■ **DATASET EXTRACT**
_ _ _ _ _ _ _

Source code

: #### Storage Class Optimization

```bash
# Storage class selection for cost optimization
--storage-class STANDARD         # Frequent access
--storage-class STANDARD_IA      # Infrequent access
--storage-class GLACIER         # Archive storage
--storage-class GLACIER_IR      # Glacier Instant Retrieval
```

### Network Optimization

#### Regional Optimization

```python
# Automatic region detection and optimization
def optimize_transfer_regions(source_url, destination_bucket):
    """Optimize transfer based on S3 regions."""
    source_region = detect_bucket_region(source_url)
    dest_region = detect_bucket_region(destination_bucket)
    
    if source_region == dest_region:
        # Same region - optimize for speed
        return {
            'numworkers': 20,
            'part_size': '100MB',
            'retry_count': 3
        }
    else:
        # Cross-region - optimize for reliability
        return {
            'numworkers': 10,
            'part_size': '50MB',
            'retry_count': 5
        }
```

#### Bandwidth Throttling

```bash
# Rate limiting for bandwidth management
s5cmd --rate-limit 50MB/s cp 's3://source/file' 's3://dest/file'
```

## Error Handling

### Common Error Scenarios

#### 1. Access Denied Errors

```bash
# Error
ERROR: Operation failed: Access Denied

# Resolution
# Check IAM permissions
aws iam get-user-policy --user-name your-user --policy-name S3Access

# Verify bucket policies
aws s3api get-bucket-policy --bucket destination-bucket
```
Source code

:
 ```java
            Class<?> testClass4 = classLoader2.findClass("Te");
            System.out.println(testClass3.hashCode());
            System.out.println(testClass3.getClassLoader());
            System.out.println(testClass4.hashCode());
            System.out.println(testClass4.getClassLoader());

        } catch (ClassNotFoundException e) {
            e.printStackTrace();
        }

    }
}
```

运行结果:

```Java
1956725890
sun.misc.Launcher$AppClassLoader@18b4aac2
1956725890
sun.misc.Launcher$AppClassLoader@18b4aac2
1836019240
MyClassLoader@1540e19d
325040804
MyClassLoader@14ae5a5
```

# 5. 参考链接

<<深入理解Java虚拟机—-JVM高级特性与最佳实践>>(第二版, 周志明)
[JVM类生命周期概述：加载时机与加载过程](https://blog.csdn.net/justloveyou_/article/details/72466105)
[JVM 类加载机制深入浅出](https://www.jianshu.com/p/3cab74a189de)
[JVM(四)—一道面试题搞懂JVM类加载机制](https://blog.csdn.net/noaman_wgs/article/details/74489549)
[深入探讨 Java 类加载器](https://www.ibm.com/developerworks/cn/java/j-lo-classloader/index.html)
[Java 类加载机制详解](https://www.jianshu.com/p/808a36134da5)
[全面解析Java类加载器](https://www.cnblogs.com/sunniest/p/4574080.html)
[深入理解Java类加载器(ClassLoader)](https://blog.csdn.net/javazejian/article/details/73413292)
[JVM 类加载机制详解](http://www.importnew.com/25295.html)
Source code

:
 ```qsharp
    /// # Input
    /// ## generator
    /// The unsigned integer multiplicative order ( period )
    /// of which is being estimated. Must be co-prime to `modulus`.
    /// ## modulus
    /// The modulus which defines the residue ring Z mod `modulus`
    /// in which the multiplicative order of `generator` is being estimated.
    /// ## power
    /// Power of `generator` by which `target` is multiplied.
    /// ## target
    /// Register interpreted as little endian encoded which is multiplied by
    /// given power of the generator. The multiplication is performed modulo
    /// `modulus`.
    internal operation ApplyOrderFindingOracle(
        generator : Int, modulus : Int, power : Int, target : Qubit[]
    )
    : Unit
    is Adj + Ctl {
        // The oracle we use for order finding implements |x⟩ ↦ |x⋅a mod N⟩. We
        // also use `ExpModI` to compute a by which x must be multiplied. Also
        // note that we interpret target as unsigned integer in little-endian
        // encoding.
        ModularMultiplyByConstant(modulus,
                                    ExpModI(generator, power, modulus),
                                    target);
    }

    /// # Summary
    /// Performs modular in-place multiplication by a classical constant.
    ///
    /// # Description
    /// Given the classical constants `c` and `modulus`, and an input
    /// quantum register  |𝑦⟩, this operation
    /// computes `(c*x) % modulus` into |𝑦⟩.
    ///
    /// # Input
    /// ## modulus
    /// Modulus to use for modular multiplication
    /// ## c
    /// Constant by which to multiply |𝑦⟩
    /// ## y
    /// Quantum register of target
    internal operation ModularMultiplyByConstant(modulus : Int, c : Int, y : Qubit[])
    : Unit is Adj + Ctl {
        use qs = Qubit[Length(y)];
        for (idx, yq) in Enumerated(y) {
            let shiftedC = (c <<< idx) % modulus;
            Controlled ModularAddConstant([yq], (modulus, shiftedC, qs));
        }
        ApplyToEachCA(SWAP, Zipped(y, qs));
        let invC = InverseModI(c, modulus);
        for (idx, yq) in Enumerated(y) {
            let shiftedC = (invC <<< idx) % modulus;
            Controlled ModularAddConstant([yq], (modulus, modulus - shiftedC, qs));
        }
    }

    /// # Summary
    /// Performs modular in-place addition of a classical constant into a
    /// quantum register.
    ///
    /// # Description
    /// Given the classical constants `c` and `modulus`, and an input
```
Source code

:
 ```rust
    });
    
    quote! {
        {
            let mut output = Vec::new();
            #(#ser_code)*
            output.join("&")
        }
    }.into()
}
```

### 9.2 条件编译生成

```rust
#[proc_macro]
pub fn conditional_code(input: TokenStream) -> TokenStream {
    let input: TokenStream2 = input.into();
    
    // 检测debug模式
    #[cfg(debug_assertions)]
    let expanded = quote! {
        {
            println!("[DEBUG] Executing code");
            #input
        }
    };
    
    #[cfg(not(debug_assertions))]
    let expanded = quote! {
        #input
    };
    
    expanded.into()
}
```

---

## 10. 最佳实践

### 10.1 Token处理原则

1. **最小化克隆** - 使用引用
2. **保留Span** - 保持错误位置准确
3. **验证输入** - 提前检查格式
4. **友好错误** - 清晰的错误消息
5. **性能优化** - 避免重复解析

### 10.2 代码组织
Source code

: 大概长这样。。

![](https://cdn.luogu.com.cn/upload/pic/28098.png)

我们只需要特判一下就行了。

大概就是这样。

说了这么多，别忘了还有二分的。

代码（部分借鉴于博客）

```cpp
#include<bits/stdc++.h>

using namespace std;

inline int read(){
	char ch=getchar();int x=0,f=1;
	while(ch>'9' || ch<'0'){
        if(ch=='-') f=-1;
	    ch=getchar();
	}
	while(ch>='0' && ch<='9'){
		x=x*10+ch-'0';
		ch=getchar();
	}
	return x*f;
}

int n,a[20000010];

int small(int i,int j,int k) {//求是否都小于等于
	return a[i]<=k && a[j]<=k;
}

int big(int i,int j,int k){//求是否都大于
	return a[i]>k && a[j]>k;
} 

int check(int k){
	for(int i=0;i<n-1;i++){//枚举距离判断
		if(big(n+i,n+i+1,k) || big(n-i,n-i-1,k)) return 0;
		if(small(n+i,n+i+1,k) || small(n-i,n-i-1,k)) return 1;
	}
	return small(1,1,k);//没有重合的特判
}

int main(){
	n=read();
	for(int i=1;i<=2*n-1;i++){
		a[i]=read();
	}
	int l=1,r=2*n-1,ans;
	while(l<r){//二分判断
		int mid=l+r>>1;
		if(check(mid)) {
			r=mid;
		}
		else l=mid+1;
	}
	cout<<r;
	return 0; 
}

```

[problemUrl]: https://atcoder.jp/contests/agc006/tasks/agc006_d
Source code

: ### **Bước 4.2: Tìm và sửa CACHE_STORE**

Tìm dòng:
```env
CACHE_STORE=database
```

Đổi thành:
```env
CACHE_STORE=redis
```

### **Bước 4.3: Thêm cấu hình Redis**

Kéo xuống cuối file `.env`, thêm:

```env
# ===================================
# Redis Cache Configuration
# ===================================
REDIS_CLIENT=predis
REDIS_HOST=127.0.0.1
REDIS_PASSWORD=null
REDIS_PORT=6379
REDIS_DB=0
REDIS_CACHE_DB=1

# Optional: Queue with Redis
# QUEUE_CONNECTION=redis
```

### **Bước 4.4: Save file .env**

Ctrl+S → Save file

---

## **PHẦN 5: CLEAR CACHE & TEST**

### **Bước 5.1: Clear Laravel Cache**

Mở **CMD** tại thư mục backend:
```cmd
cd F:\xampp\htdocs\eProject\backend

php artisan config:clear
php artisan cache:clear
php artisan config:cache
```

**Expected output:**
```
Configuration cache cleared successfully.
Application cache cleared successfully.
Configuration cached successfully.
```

_ _ _ _ _ _ _

■ **EXERCISE INSTRUCTIONS**
Your answer must be the count of lines in the data that contain "endian", with no added words.

■ **SOLUTION BELOW**
2